I questioned whether I needed to say this, but because Erin mentioned that “qualifying” is subjective, I feel I should mention that in my view, the whole idea of “qualifying” for church leadership has been overblown, for men as well as women. Most of the hoops we make people jump through to qualify as leaders aren’t really founded in the Bible. Just look at some examples of early church leaders: they range from Paul (a learned Pharisee fluent in multiple languages) to Peter (an uneducated fisherman from Galilee) to Priscilla (an apostolic female house church leader whose educational background is unknown, but whom Paul honored with the term “co-laborer”). There were no seminaries, no Bible schools; and when leadership criteria are mentioned in the New Testament, the focus is actually more on character than level of education. My point is…from a Biblical standpoint, there are a lot more women already qualified to lead than we might realize; we are the ones who often make the qualifying standards more stringent than the Bible dictates.
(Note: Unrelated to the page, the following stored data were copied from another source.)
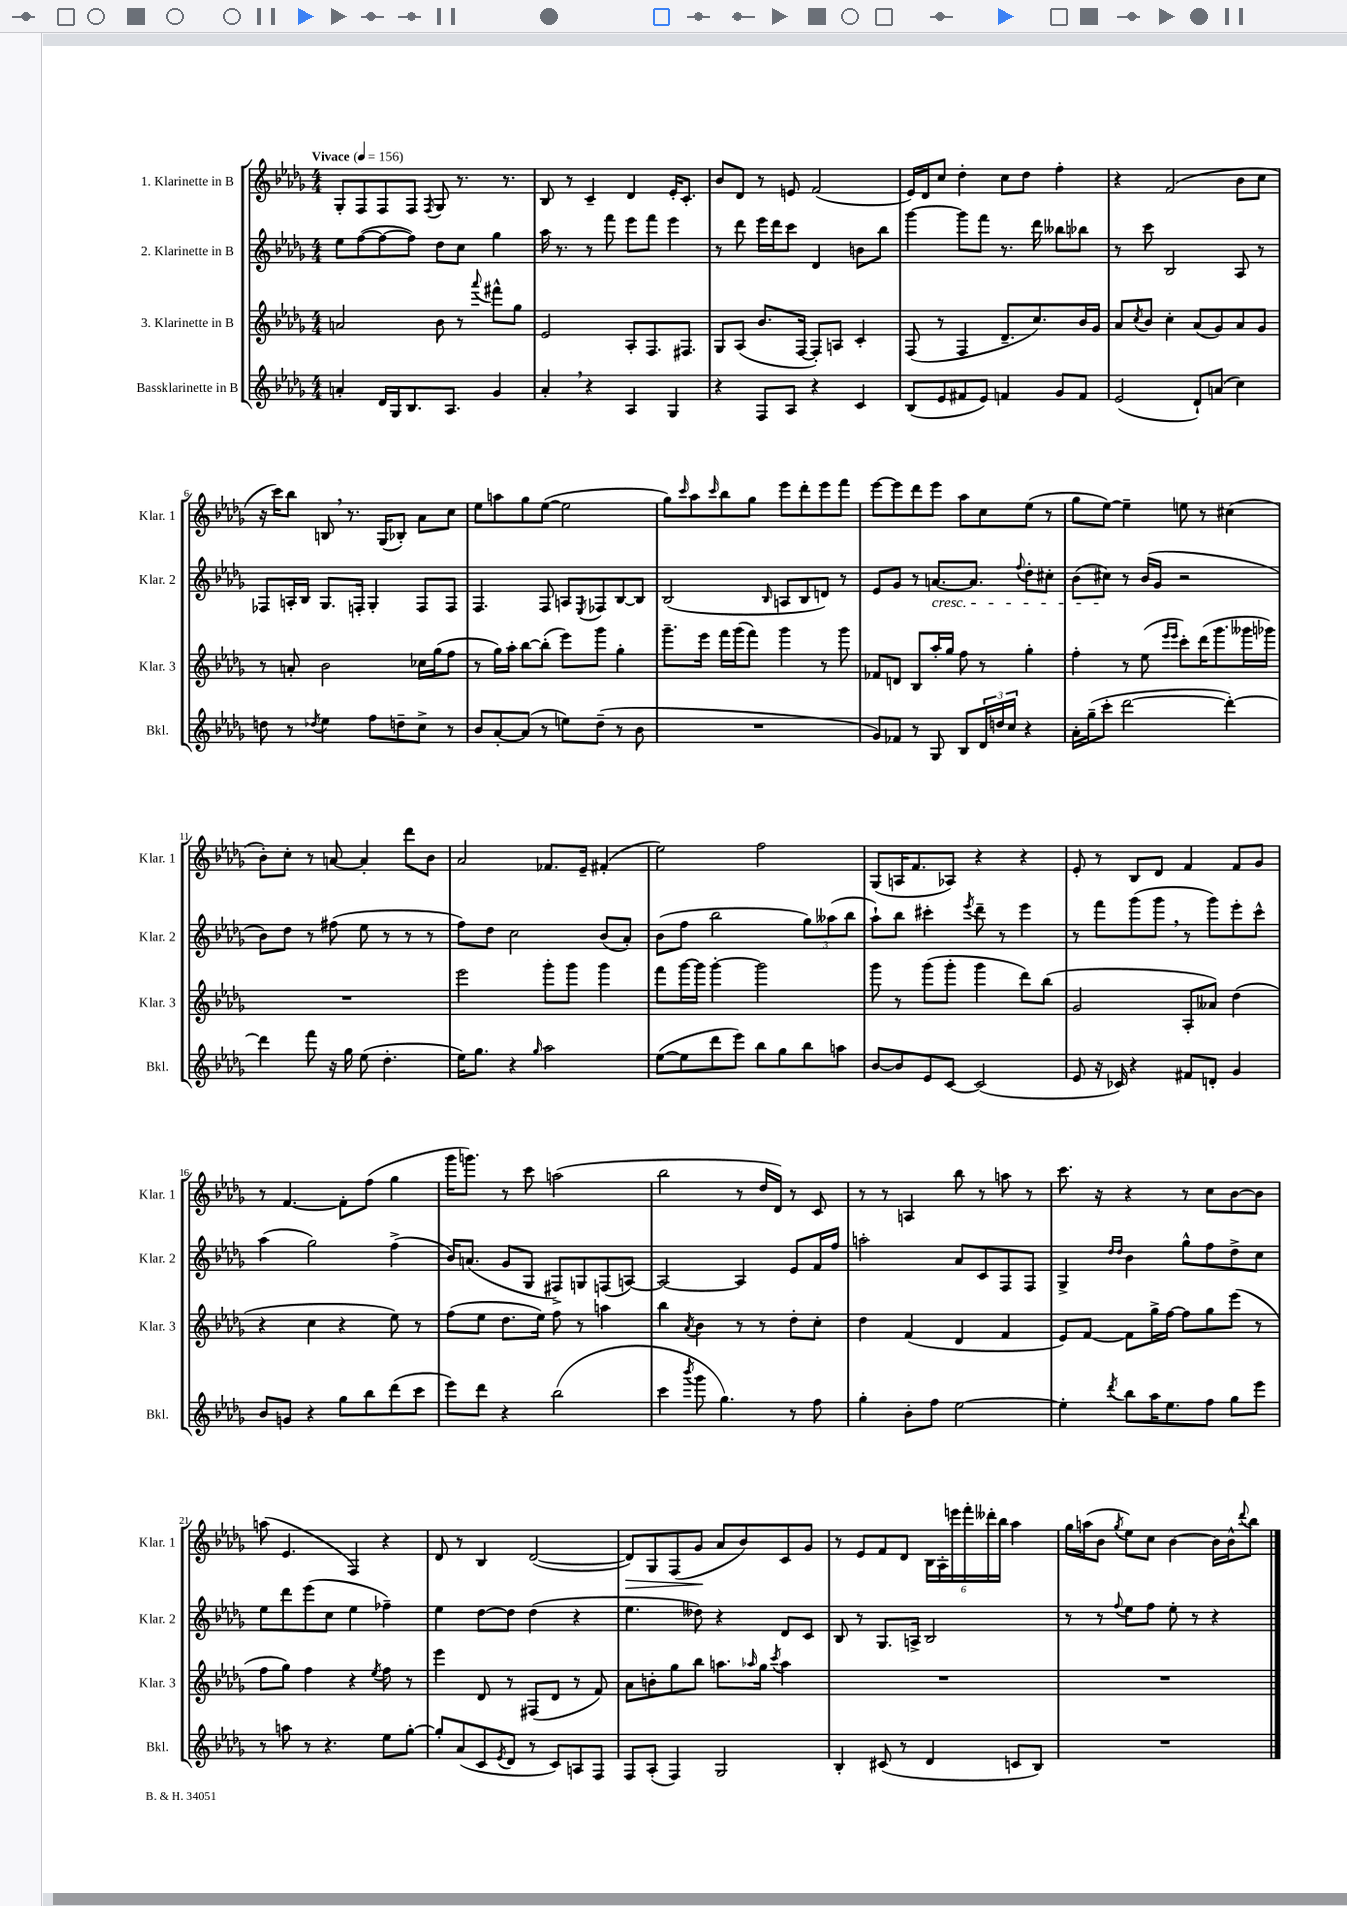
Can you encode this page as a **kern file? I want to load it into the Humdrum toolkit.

**kern	**kern	**kern	**kern	**dynam
*part4	*part3	*part2	*part1	*part1
*staff4	*staff3	*staff2	*staff1	*staff1
*I"Bassklarinette in B	*I"3. Klarinette in B	*I"2. Klarinette in B	*I"1. Klarinette in B	*
*I'Bkl.	*I'Klar. 3	*I'Klar. 2	*I'Klar. 1	*
*clefG2	*clefG2	*clefG2	*clefG2	*
*k[b-e-a-d-g-]	*k[b-e-a-d-g-]	*k[b-e-a-d-g-]	*k[b-e-a-d-g-]	*
*M4/4	*M4/4	*M4/4	*M4/4	*
*MM156	*MM156	*MM156	*MM156	*
=1	=1	=1	=1	=1
!	!	!	!LO:TX:a:B:t=Vivace	!
4an'/	2an/	8ee-\L	8G-'/L	.
.	.	([8ff\	8F/	.
16d-/LL	.	8ff\_	8F/	.
16G-/J	.	.	.	.
8.B-/	.	8ff\J])	8F/J	.
.	.	.	8qF/	.
.	8b-\	8dd-\L	8G-/	.
8.A-/J	.	.	.	.
.	8r	8cc\J	8.r	.
.	8qqaaa-/	.	.	.
4g-/	8fff#X^^\L	4gg-\	.	.
.	.	.	8.r	.
.	8gg-\J	.	.	.
=2	=2	=2	=2	=2
4a-',/	2e-/	16aa-\	8B-/	.
.	.	8.r	.	.
.	.	.	8r	.
4r	.	8r	4c~/	.
.	.	8fff\	.	.
4A-/	8A-'/L	8eee-\L	4d-/	.
.	8.F/	8fff\J	.	.
4G-/	.	4eee-\	16e-'/KL	.
.	8.F#X/J	.	8.c'/J	.
=3	=3	=3	=3	=3
4r	8G-/L	8r	8b-/L	.
.	(8A-/J	8ddd-\	8d-/J	.
8F/L	8.b-/L	16eee-\LL	8r	.
.	.	16ddd-\J	.	.
8A-/J	.	8ccc\J	8en/	.
.	[16F/Jk	.	.	.
4r	8F'/L])	4d-/	(2f/	.
.	8An/J	.	.	.
4c/	4c'/	8bn\L	.	.
.	.	8bb-\J	.	.
=4	=4	=4	=4	=4
(8B-/L	(8F/	[4ggg-\	16e-/LL)	.
.	.	.	16d-/J	.
8e-/	8r	.	8cc/J	.
8f#X/	4F/	8ggg-\L]	4dd-'\	.
8e-/J)	.	8fff\J	.	.
4fn/	8.d-~/L	8.r	8cc\L	.
.	.	.	8dd-\J	.
.	8.cc/)	16ddd-\	.	.
8g-/L	.	8bb--X\L	4ff'\	.
8f/J	16b-/L	8bb-X\J	.	.
.	16g-/JJ	.	.	.
=5	=5	=5	=5	=5
(2e-/	8a-/L	8r	4r	.
.	8qcc/	.	.	.
.	8b-/J	8ccc\	.	.
.	4cc'\	2B-/	(2f/	.
8d-`/L)	(8a-/L	.	.	.
(8an/J	8g-/)	.	.	.
4cc\)	8a-/	8A-/	8b-\L	.
.	8g-/J	8r	8cc\J	.
!!LO:LB:g=z
=6	=6	=6	=6	=6
8ddn\	8r	8F-X/L	16r	.
.	.	.	16ccc\KL)	.
8r	8an'/	16An'/L	8bb-\J	.
.	.	16B-/JJ	.	.
8qdd-X/	.	.	.	.
4ee-\	2b-\	8.G-/L	8Bn,/	.
.	.	.	8.r	.
.	.	16Fn'/Jk	.	.
8ff\L	.	4G-'/	.	.
.	.	.	(16G-/KL	.
8ddn~\	.	.	8B-X'/J)	.
8cc^\J	16cc-X\LL	8F/L	8a-\L	.
.	(16gg-\J	.	.	.
8r	8ff\J	8F/J	8cc\J	.
=7	=7	=7	=7	=7
8b-/L	8r	4.F/	8ee-\L	.
[8a-'/	16gg-\LL)	.	8aan\	.
.	16aa-'\JJ	.	.	.
(8a-/J]	[8bb-\L	.	8gg-\	.
8r	(8bb-'\J]	8F/	([8ee-\J	.
8een\L)	8eee-\L)	8An/L	2ee-\]	.
.	.	8qE-/	.	.
(8dd-~\J	8ggg-\J	8F-X/	.	.
8r	4gg-'\	[8B-/	.	.
8b-\	.	8B-/J]	.	.
=8	=8	=8	=8	=8
1r	8.ggg-~\L	(2B-/	8gg-\L)	.
.	.	.	16qqccc/	.
.	.	.	8aa-\	.
.	16eee-\Jk	.	.	.
.	.	.	16qqccc/	.
.	16fff\LL	.	8bb-\	.
.	(16ggg-\J	.	.	.
.	8fff\J)	.	8gg-\J	.
.	.	16qqB-/	.	.
.	4ggg-\	8An/L	8eee-\L	.
.	.	8B-/	8ddd-'\	.
.	8r	8dn/J)	8eee-\	.
.	8ggg-\	8r	8fff\J	.
=9	=9	=9	=9	=9
8g-/L)	8f-X/L	8e-/L	[8eee-\L	.
8f-X/J	8dn/J	8g-/J	8eee-\]	.
8r	8B-/L	8r	8ddd-\	.
!	!	!LO:TX:b:i:t=cresc.	!	!
8G-/	16aa-'/L	[8.an/L	8eee-\J	.
.	16gg-/JJ	.	.	.
8B-/L	8ff\	.	8aa-\L	.
.	.	8.a/J]	.	.
24d-/L	8r	.	8cc\	.
24ddn/	.	.	.	.
24cc/JJ	.	.	.	.
.	.	8qqff/	.	.
4r	4gg-'\	8dd-'\L	(8ee-\J	.
.	.	8cc#X'\J	8r	.
=10	=10	=10	=10	=10
16a-'\LL	4ff'\	(8b-\L	8gg-\L	.
(16gg-~\J	.	.	.	.
8ccc'\J	.	8cc#X\J)	[8ee-\J)	.
[2ddd-\	8r	8r	4ee-~\]	.
.	(8ee-\	(16b-/LL	.	.
.	.	16g-/JJ	.	.
.	16qqeee-/LL	.	.	.
.	16qqeee-/JJ	.	.	.
.	8ccc'\L)	2r	8een\	.
.	(16ddd-\K	.	8r	.
.	8.ggg-\	.	.	.
4ddd-'\_)	.	.	(4cc#X\	.
.	16ggg--X\L	.	.	.
.	16ggg-X\JJ)	.	.	.
!!LO:LB:g=z
=11	=11	=11	=11	=11
4ddd-\]	1r	8b-\L)	8b-'\L)	.
.	.	8dd-\J	8cc'\J	.
8fff\	.	8r	8r	.
16r	.	(8ff#X\	[8an/	.
16gg-\	.	.	.	.
(8ee-\	.	8ee-\	4a'/]	.
4.dd-'\	.	8r	.	.
.	.	8r	8ddd-\L	.
.	.	8r	8b-\J	.
=12	=12	=12	=12	=12
16ee-\KL)	2eee-\	8ff\L)	2a-/	.
8.gg-\J	.	.	.	.
.	.	8dd-\J	.	.
4r	.	2cc\	.	.
16qqgg-/	.	.	.	.
2aa-\	8ggg-'\L	.	8.f-X/L	.
.	8ggg-\J	.	.	.
.	.	.	16e-~/Jk	.
.	4ggg-\	(8b-/L	(4f#X'/	.
.	.	8a-'/J)	.	.
=13	=13	=13	=13	=13
([8ee-\L	8fff\L	(8b-\L	2ee-\)	.
8ee-\]	[16ggg-\L	8ff\J	.	.
.	16ggg-\JJ]	.	.	.
8ddd-\	[4ggg-'\	2bb-\	.	.
8eee-\J)	.	.	.	.
8bb-\L	2ggg-\]	.	2ff\	.
8gg-\	.	.	.	.
8bb-\	.	12gg-\L)	.	.
.	.	(12aa--X\	.	.
8aan\J	.	.	.	.
.	.	12bb-\J	.	.
=14	=14	=14	=14	=14
[8b-/L	8ggg-\	8aa-`\L)	(8G-/L	.
8b-/]	8r	8bb-\J	16An/K	.
.	.	.	8.f/	.
8e-/	(8ggg-\L	4ccc#X'\	.	.
[8c/J	8ggg-'\J	.	8A-X/J)	.
.	.	8qeee-/	.	.
(2c/]	4ggg-\	8ddd-~\	4r	.
.	.	8r	.	.
.	8ddd-\L)	4eee-\	4r	.
.	(8bb-\J	.	.	.
=15	=15	=15	=15	=15
8e-/	2g-/	8r	8e-'/	.
16r	.	8fff\L	8r	.
16c-X/)	.	.	.	.
4r	.	(8ggg-\	8B-/L	.
.	.	8ggg-,\J	8d-/J	.
8f#X/L	8A-'/L	8r	4f/	.
8dn'/J	8a--X/J)	8ggg-\L)	.	.
4g-/	(4dd-\	8eee-'\	8f/L	.
.	.	8ccc^^\J	8g-/J	.
!!LO:LB:g=z
=16	=16	=16	=16	=16
8b-/L	4r	(4aa-\	8r	.
8gn/J	.	.	[4.f/	.
4r	4cc\	2gg-\)	.	.
8gg-\L	4r	.	8f'\L]	.
8bb-\	.	.	(8ff\J	.
(8ddd-\	8ee-\)	(4ff^\	4gg-\	.
8ccc\J	8r	.	.	.
=17	=17	=17	=17	=17
8eee-\L)	(8ff\L	16b-/KL)	16ggg-\KL	.
.	.	(8.an/J	8.gggn\J)	.
8ddd-\J	8ee-\J	.	.	.
4r	8.dd-\L	8g-/L	8r	.
.	.	8G-/J	8ccc\	.
.	16ee-\Jk)	.	.	.
(2bb-\	8ff\	8F#X^/L)	(2aan\	.
.	8r	8Gn/	.	.
.	4aan\	(8Fn/	.	.
.	.	[8An/J)	.	.
=18	=18	=18	=18	=18
4ccc\	4bb-\	2A/_	2bb-\	.
8qbbb-/	8qa-/	.	.	.
8ggg-\	4b-\	.	.	.
4.gg-\)	.	.	.	.
.	8r	4A/]	8r	.
.	8r	.	16dd-/LL	.
.	.	.	16d-/JJ)	.
8r	8dd-'\L	8e-/L	8r	.
8ff\	8cc'\J	16f/L	8c/	.
.	.	16ff/JJ	.	.
=19	=19	=19	=19	=19
4gg-'\	4dd-\	2aan'\	8r	.
.	.	.	8r	.
8b-'\L	(4f/	.	4An/	.
8ff\J	.	.	.	.
[2ee-\	4d-/	8a-/L	8bb-\	.
.	.	8c/	8r	.
.	4f/	8F/	8aan\	.
.	.	8F/J	8r	.
=20	=20	=20	=20	=20
4ee-'\]	8e-/L)	4G-^/	8.ccc\	.
.	[8f/J	.	.	.
.	.	.	16r	.
.	.	16qqdd-/LL	.	.
8qddd-/	.	16qqdd-/JJ	.	.
8bb-\L	8f\L]	4b-\	4r	.
16aa-\K	16gg-^\L	.	.	.
8.ee-\	[16ff\JJ	.	.	.
.	8ff\L]	8gg-^^\L	8r	.
8ff\J	8gg-\	8ff\	8cc\L	.
8gg-\L	(8eee-\J	8dd-^\	[8b-\	.
8eee-\J	8r	8cc\J	8b-\J]	.
!!LO:LB:g=z
=21	=21	=21	=21	=21
8r	8ff\L	8ee-\L	(8aan\	.
8aan\	8gg-\J)	8ddd-\	4.e-/	.
8r	4ff\	(8eee-\	.	.
4.r	.	8cc\J	.	.
.	4r	4ee-\	4F/)	.
.	8qee-/	.	.	.
8ee-\L	8ff\	4ff-X~\)	4r	.
[8gg-'\J	8r	.	.	.
=22	=22	=22	=22	=22
8gg-'/L]	4eee-\	4ee-\	8d-/	.
(8a-/	.	.	8r	.
8c/	8d-/	[8dd-\L	4B-/	.
8qe-/	.	.	.	.
8d-/J	8r	8dd-\J]	.	.
8r	(8F#X/L	(4dd-\	([2d-/	.
8c/L)	8d-/J	.	.	.
8An/	8r	4r	.	.
8F/J	8f/)	.	.	.
=23	=23	=23	=23	=23
!	!	!	!	!LO:HP:b
8F/L	8a-\L	4.ee-\	8d-/L])	>
(8A-'/J	8bn'\	.	8G-/	.
4F/)	8gg-\	.	(8F/	.
.	8bb-\J	8dd--X\)	8g-/J	.
2G-/	8.aan\L	4r	8a-/L	]
.	.	.	8b-/)	.
.	16qqaa-X/	.	.	.
.	16gg-\Jk	.	.	.
.	8qccc/	.	.	.
.	4aa-\	8d-/L	8c/	.
.	.	8c/J	8g-/J	.
=24	=24	=24	=24	=24
4B-'/	1r	8B-/	8r	.
.	.	8r	8e-/L	.
(8c#X/	.	8.G-/L	8f/	.
8r	.	.	8d-/J	.
.	.	16An^/Jk	.	.
4d-/	.	2B-/	24B-\LL	.
.	.	.	24A-'\	.
.	.	.	24eeen\	.
.	.	.	24fff'\	.
.	.	.	24ddd--X'\	.
.	.	.	24bb-\JJ	.
8cn/L	.	.	4aa-\	.
8B-/J)	.	.	.	.
=25	=25	=25	=25	=25
1r	1r	8r	16gg-\LL	.
.	.	.	(16aan\J	.
.	.	8r	8b-\J	.
.	.	8qqff/	8qgg-/	.
.	.	8ee-\L	8ee-\L)	.
.	.	8ff\J	8cc\J	.
.	.	8ee-'\	[4b-\	.
.	.	8r	.	.
.	.	4r	16b-\LL]	.
.	.	.	16b-^^\J	.
.	.	.	8qqddd-/	.
.	.	.	8bb-\J	.
==	==	==	==	==
*-	*-	*-	*-	*-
If you disagree with that idea, you have the right; but either way…whatever standard we are using to “qualify” someone for church leadership, not only should the standard apply across the board, but prior to that step, we should be trying to ensure that people of either gender have the same opportunities to meet that standard.
Having said all that…let’s look at this from yet another angle. Let’s look at the first question again: is the active inclusion of women in equal balance with men actually necessary for change to happen? Apart from all previous discussion about the “affirmative action” approach, or how many women are qualified…let’s approach this from the standpoint of who is asking the question, and why they might be asking, because I think it’s actually a bit telling.
If you think about it…for someone to say they don’t want to put women into leadership just to bow to pressure to appear non-sexist, it begs the question: why aren’t they already doing so regardless of what people think? In other words, although no one expects them to do it for the wrong reasons, it doesn’t change the fact that they aren’t doing it for the right reasons, either. To me, playing the “affirmative action” card in this case is little more than another deflection of the deeper issue. If they haven’t already naturally enabled women to serve in leadership, than even defending that stance by saying, “we don’t want to do it for the wrong reasons” reveals that there is still a heart change that needs to happen. Sorry if this offends anyone…but I think it still exposes a root of sexism, and a need for the heart of the man to be softened toward the woman.
So to answer the first question last…I don’t believe active inclusion of women has to happen for change to take place. I think it’s the other way around. Active inclusion of women is the sign that change has taken place–that we are changing the way we view women, the way we treat them, and the opportunities we afford them to qualify. It is the outward manifestation of the change in the heart. It is the effect of change–not the cause of it.